In the text about Facebook's Zstandard and MyRocks, how much storage space is MyRocks claimed to save compared to compressed InnoDB?

**READING TEXT**
○ ○ ○ ○

The company has released its Zstandard compression algorithm that offers a lossless compression technology, replacing the existing libraries powered by outdated Deflate algorithm. Facebook claims that its new offering is much faster and efficient than standard compression models. Precisely, Zstandard compression algorithm is touted to be five times faster than Deflate and files are 10 percent smaller.

The core algorithm inside the popular compression formats (zip, gzip, zlib) is Deflate compression model. Deflate as well as other algorithms have offered either good compression quality or fast compression speed but, never the both. However, Facebook is set to face the real challenge by introducing the new standard.

Apart from Zstandard, Facebook has open sourced MyRocks — the next generation MySQL storage engine. MyRocks is claimed to save 50 percent of storage space as compared to compressed InnoDB. Likewise, MyRocks-powered RocksDB has several advantages over the default InnoDB storage. RocksDB uses a minimal number of overall I/O per read or update. The database is comparatively lightweight, puts a negligible strain on write endurance of flash storage. You can use MyRocks only via a fork of MySQL 5.6.

Tested on Facebook for more than half a year

The best part is, both Zstandard and MyRocks have been tested at scale within Facebook for over six months. Facebook has noted impressive results with both the technologies. Moreover, the Mark Zuckerberg-led team believes that these technologies will be adopted more quickly as an open source solution than as a proprietary package of the single company.

Late last month, Facebook released the code of its three artificial intelligence (AI) tools to upgrade the existing machine vision. The open source tools, namely DeepMask, SharpMask and MultiPathNet, are designed to enable image segmentation and label object masks in photographs stored on a system.

○ ○ ○ ○

Saved entries:
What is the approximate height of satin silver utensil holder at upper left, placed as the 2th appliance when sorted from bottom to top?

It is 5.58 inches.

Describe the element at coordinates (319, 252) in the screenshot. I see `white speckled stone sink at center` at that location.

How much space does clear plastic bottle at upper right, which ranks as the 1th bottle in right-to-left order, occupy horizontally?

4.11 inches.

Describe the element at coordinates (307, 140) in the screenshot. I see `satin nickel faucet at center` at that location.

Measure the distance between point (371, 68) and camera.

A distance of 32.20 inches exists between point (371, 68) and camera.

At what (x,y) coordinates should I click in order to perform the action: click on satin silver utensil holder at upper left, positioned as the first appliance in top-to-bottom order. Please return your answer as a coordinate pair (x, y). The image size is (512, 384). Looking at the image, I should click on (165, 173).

○ ○ ○ ○

**ANSWER SPACE**
50 percent